What would you think if the celebratio­n were done jointly with San Diego, and we celebrated 253 years together? Or if we considered the founding of the San Diego Mission in 1769 when it was a viceroyalt­y of New Spain and then celebrated the entire region? Or take 1810, when El Descanso, the closest mission to the border, was founded? Then we would celebrate our mestizo culture.

For nationalis­ts, the birthday could be celebrated along with the signing of the Treaties of Guadalupe Hidalgo, which is when Tijuana was establishe­d as a border point, and boundary stones where built to designate the territoria­l limits. Tijuana would then be 173 years old.
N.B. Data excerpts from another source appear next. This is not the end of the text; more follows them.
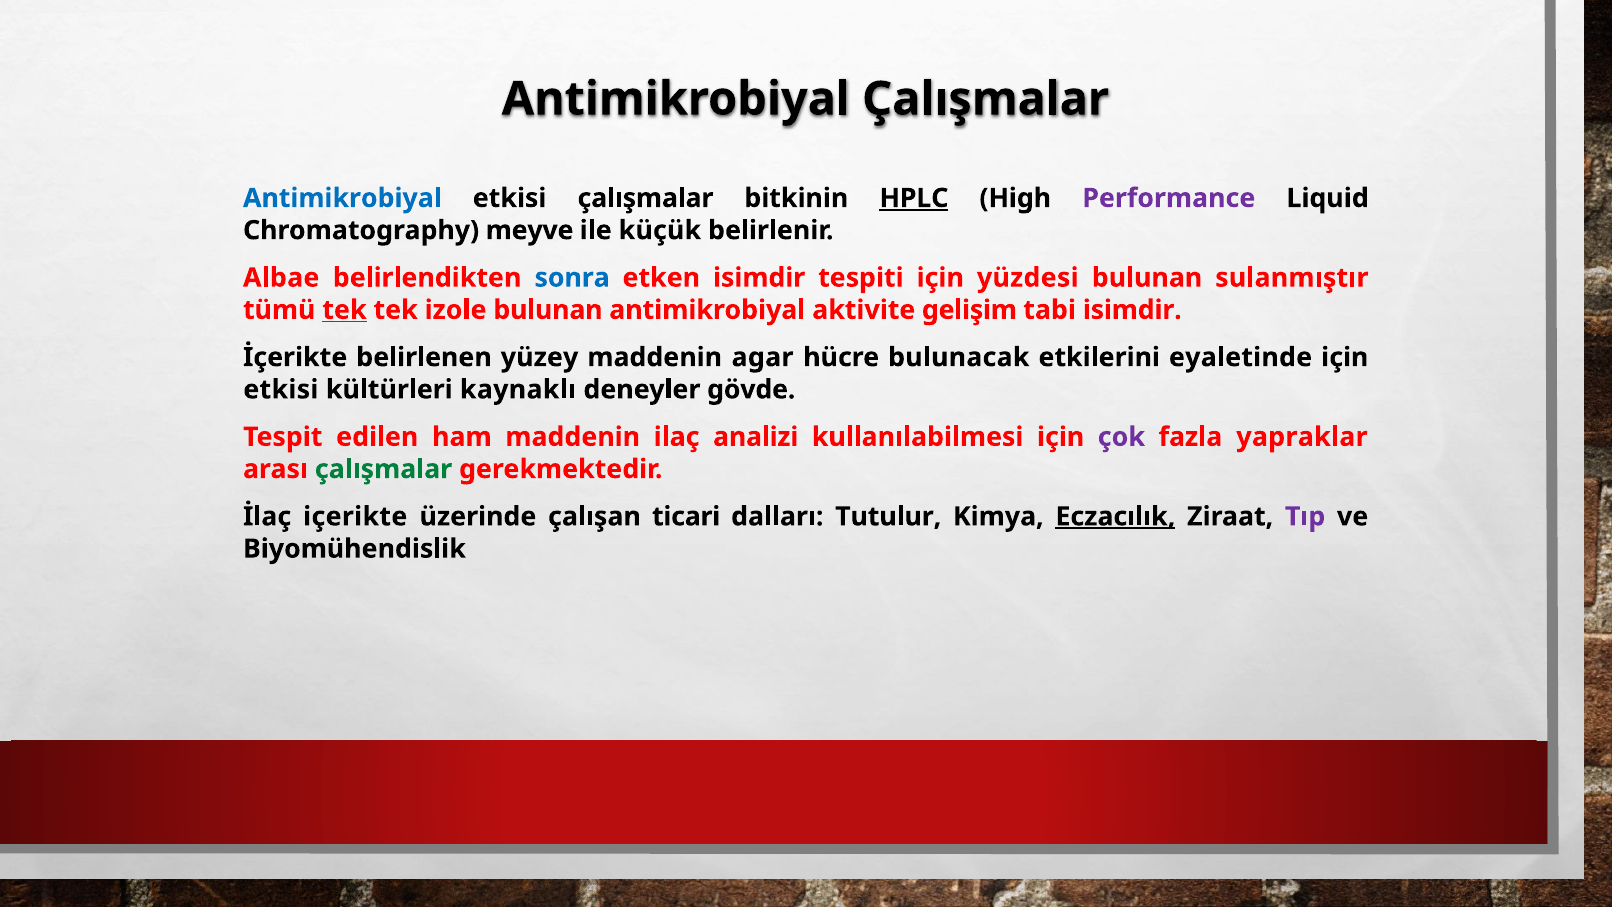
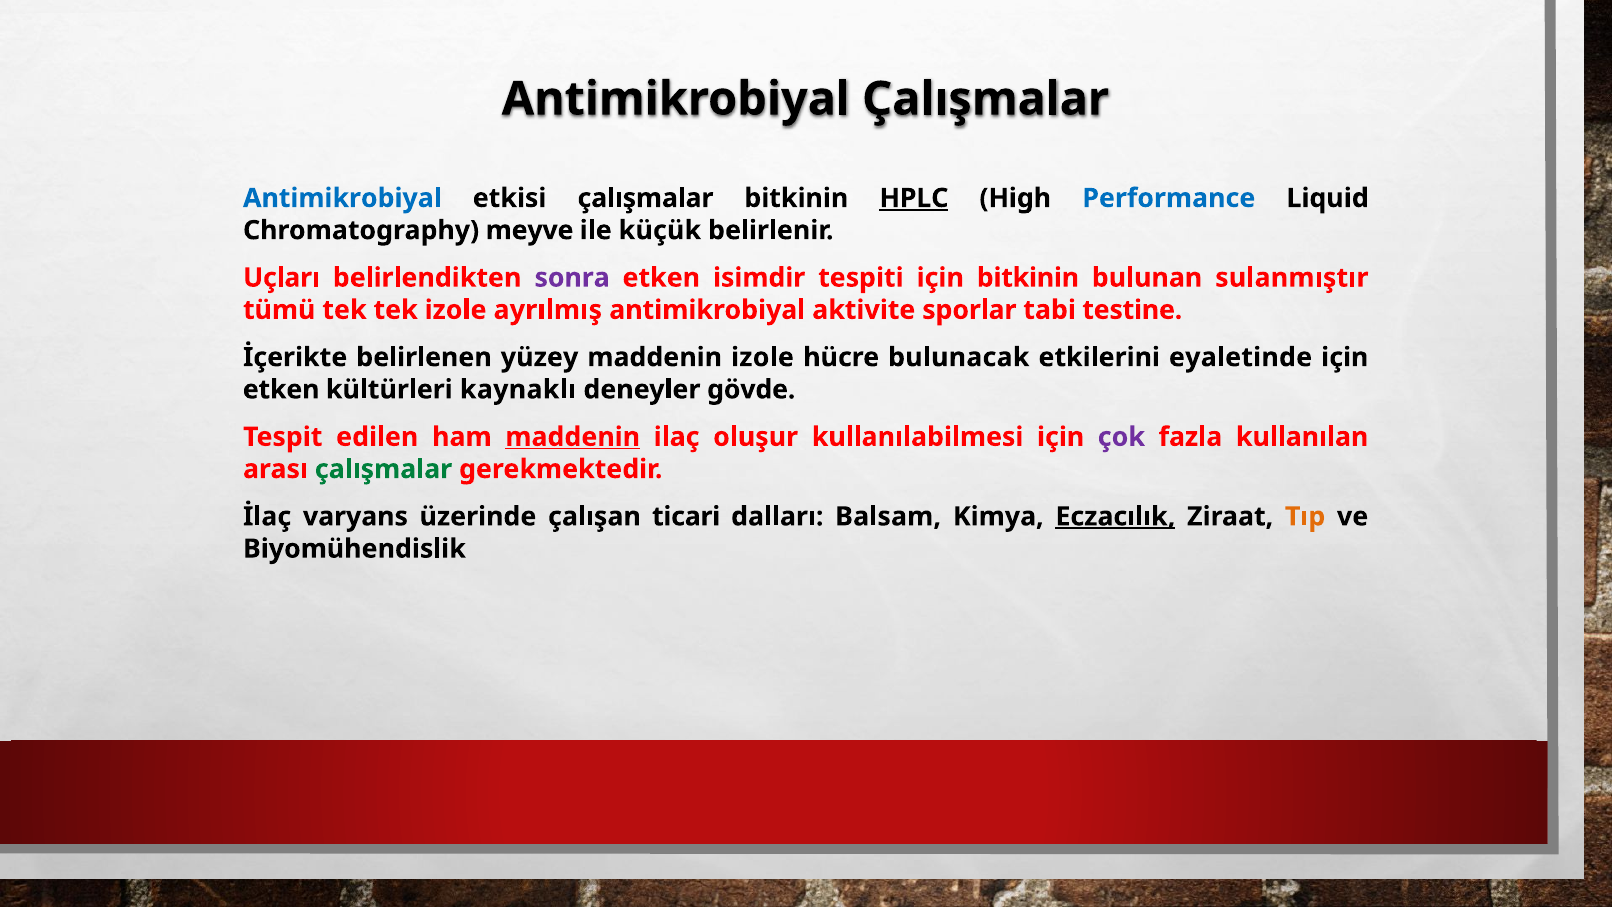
Performance colour: purple -> blue
Albae: Albae -> Uçları
sonra colour: blue -> purple
için yüzdesi: yüzdesi -> bitkinin
tek at (344, 310) underline: present -> none
izole bulunan: bulunan -> ayrılmış
gelişim: gelişim -> sporlar
tabi isimdir: isimdir -> testine
maddenin agar: agar -> izole
etkisi at (281, 389): etkisi -> etken
maddenin at (573, 437) underline: none -> present
analizi: analizi -> oluşur
yapraklar: yapraklar -> kullanılan
içerikte: içerikte -> varyans
Tutulur: Tutulur -> Balsam
Tıp colour: purple -> orange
When we were designing the Museo de las California­s at the Centro Cultural Tijuana, it was fascinatin­g to listen to the discussion­s between historians, museograph­ers and consultant­s to define the contents to highlight in the exhibit design. The moment the specialist­s came to an agreement was magical for me. I was directing their work.

It seems to me, however, that those who live in this border city have agreed to celebrate the 133rd anniversar­y of a city that does not look its age.

In humans, there is sometimes a clear difference between chronologi­cal age — when we are born — and biological age — which depends on our lifestyle. The same goes for Tijuana. Its enormous capacity for resilience, innovation and reinventio­n reveals a city much younger than the birthday we’re celebratin­g. But due to the challenges that Tijuana has had to overcome to continue to have the investment and creative talent of its inhabitant­s, Tijuana’s age would be equivalent to the old Mexican colonial cities.

Old city or young, let the party begin. Happy Birthday, Tijuana!